A surviving spouse is entitled to 100% of what the deceased worker was collecting or entitled to collect at the time of death, assuming the survivor is at least full retirement age when she claims the benefit.
So if the worker died at age 69 without collecting Social Security, his widow would be eligible for survivor benefits based on his age, 69, at the time of his death. The survivor benefit includes her late husband's full retirement age benefit plus three years' worth of delayed retirement credits valued at 8% per year.
A widow or widower is eligible to claim survivor benefits as early as age 60, but the benefits would be permanently reduced if claimed before full retirement age, and they would be subject to earnings restrictions if the surviving spouse claimed benefits early while continuing to work.
The adviser offered another hypothetical scenario: Could the surviving spouse wait another year to collect the maximum benefit based on what would have been her late husband's 70th birthday?
No. Survivor benefits are not eligible for delayed retirement credits. Waiting to collect them will not increase benefits to the survivor other than any cost-of-living adjustments that were applied between the time of the worker's death and when the survivor begins receiving benefits.
Survivor benefits are based on two factors: the amount of the benefit at the time of the worker's death, and the age when the surviving spouse claims them. Sometimes, surviving spouses can choose when to claim them.
If a widow has not collected any Social Security benefits at the time of her husband's death, she can wait until she reaches her full retirement age to claim the maximum survivor benefit. If she is also entitled to her own retirement benefit, she may be able to choose to collect one benefit first and switch to the other one later if it would result in a larger benefit.

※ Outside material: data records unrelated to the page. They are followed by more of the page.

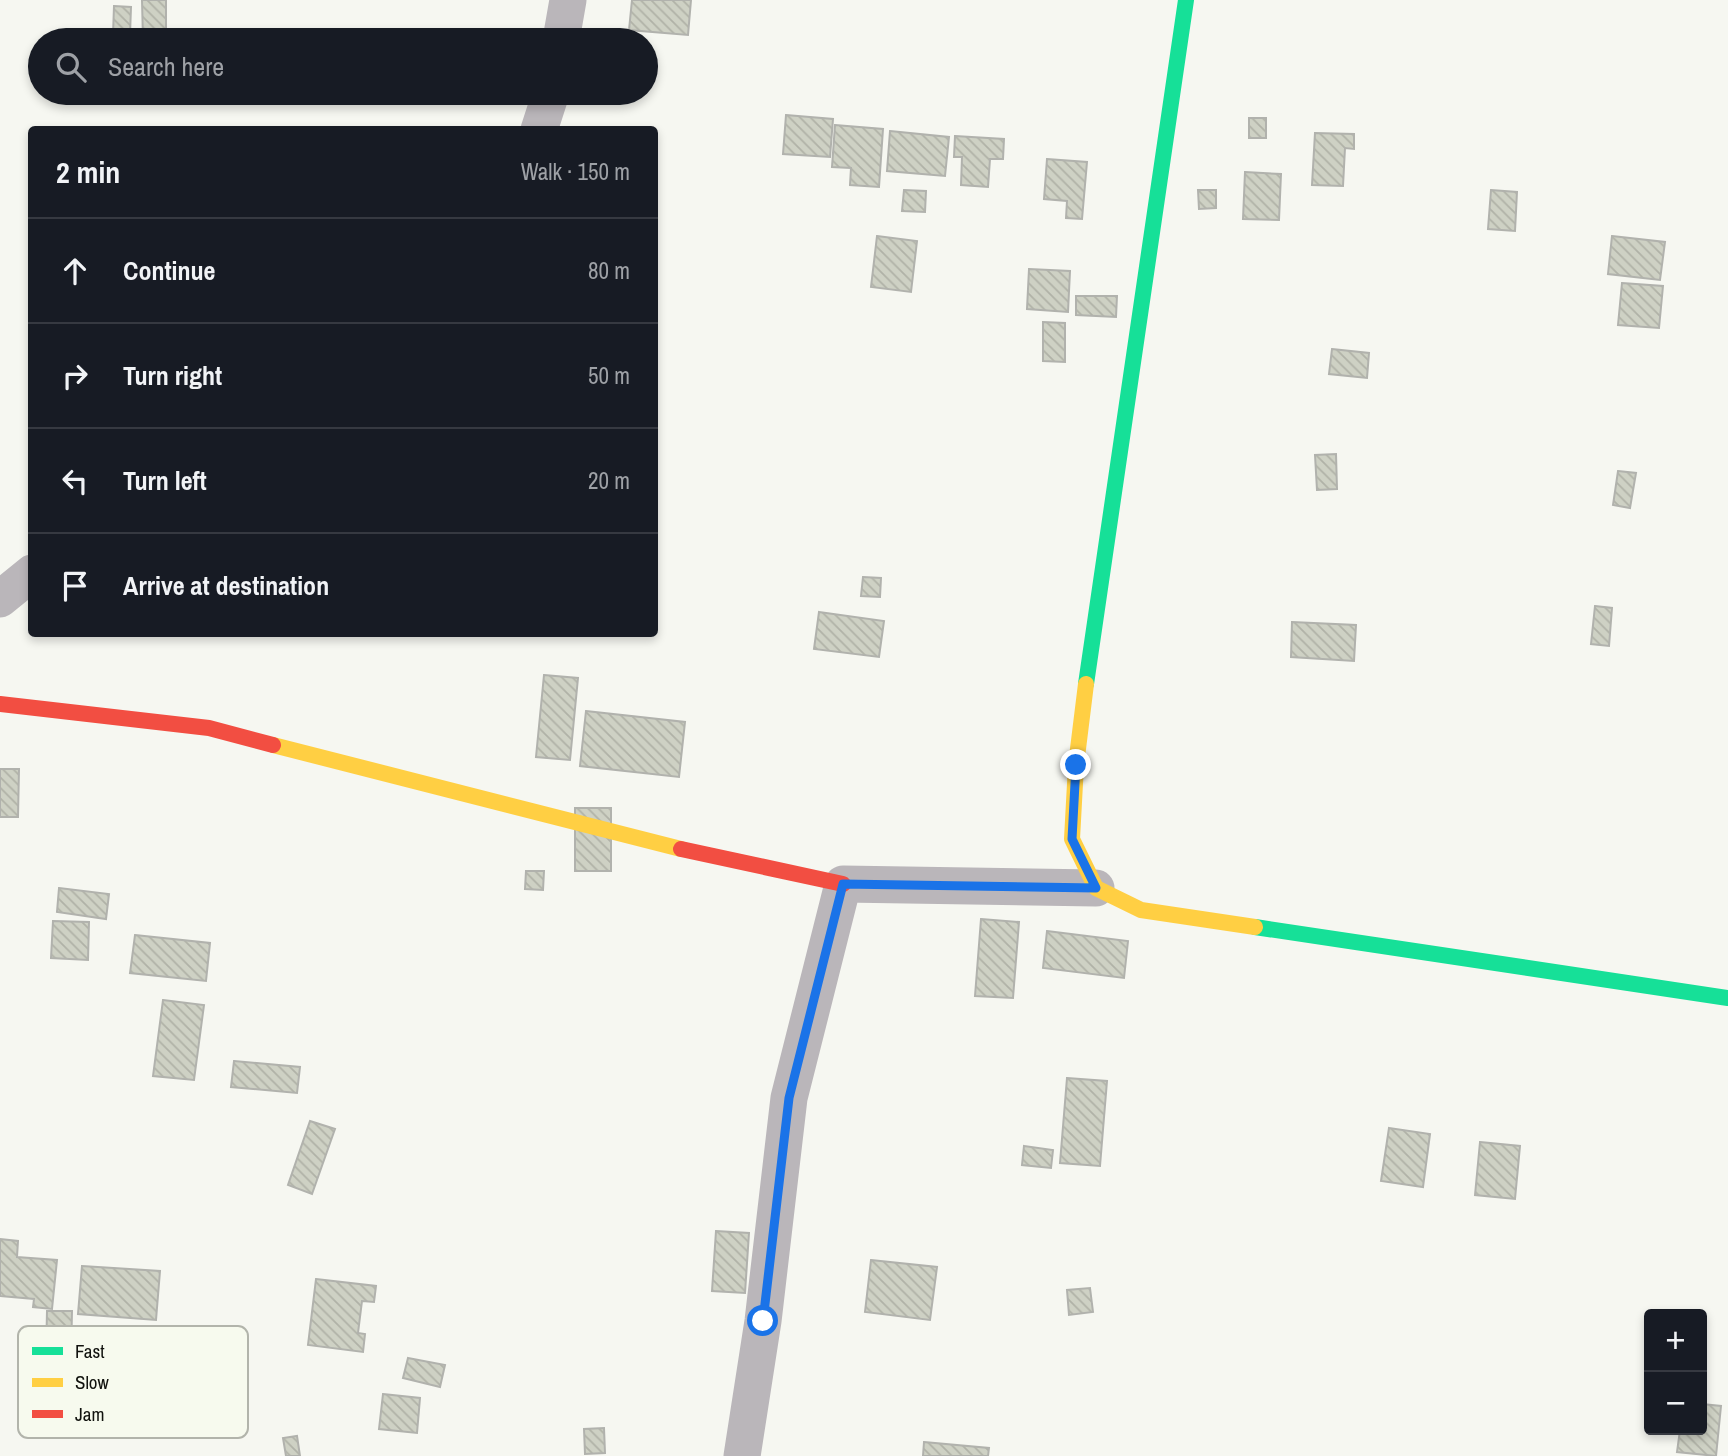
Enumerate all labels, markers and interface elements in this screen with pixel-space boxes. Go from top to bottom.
search box [28,28,658,105]
icon: search [52,48,90,86]
text: Search here [108,49,224,84]
text: 2 min [56,152,120,192]
text: Walk · 150 m [521,156,630,187]
icon: ahead [56,252,94,290]
text: Continue [123,253,215,288]
text: 80 m [588,255,630,286]
icon: right [56,357,94,395]
text: Turn right [123,358,222,393]
text: 50 m [588,360,630,391]
icon: left [56,462,94,500]
text: Turn left [123,463,207,498]
text: 20 m [588,465,630,496]
icon: arrive [56,567,94,605]
text: Arrive at destination [123,568,329,603]
route end [1060,749,1091,780]
route start [747,1305,778,1336]
map controls [1644,1309,1707,1435]
button: + [1644,1309,1707,1372]
legend [18,1326,248,1438]
text: Fast [75,1338,105,1364]
text: Slow [75,1369,110,1395]
button: − [1644,1372,1707,1435]
text: Jam [75,1401,104,1427]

For example, if a widow is entitled to a substantial retirement benefit on her own earnings record as well as a survivor benefit, she may want to collect the full survivor benefit at 66, allow her own retirement benefit to grow by 8% per year up to age 70 and then switch to her own benefit if it's larger.
But if the widow's survivor benefit would be larger than her own retirement benefit, she may want to collect a reduced retirement benefit early, assuming she is not working or not earning much more than the annual earnings limit, and switch to her full survivor benefit at her full retirement age of 66. Even though her retirement benefit would be permanently reduced if she collected it early, it would have no impact on her survivor benefit if she waited until 66 to claim it.
However, if a widow is already collecting Social Security at the time of her husband's death, and some or all of her benefit is based on her husband's earnings record, her spousal benefit would automatically convert to a survivor benefit upon his death.
Next year marks the final year that married couples and eligible divorced spouses who turn 66 in 2019 can choose to claim only spousal benefits at their full retirement age while allowing their own retirement benefit to continue to grow until age 70. But there is no similar expiration date for survivor benefits. Survivors will continue to be able to choose which benefit to claim even after 2019.
Clients desperately need advice on this critical issue. Earlier this year, the Social Security Administration revealed that an internal investigation found that, based on a random sample, agency representatives gave the wrong claiming advice to survivors in 82% of cases.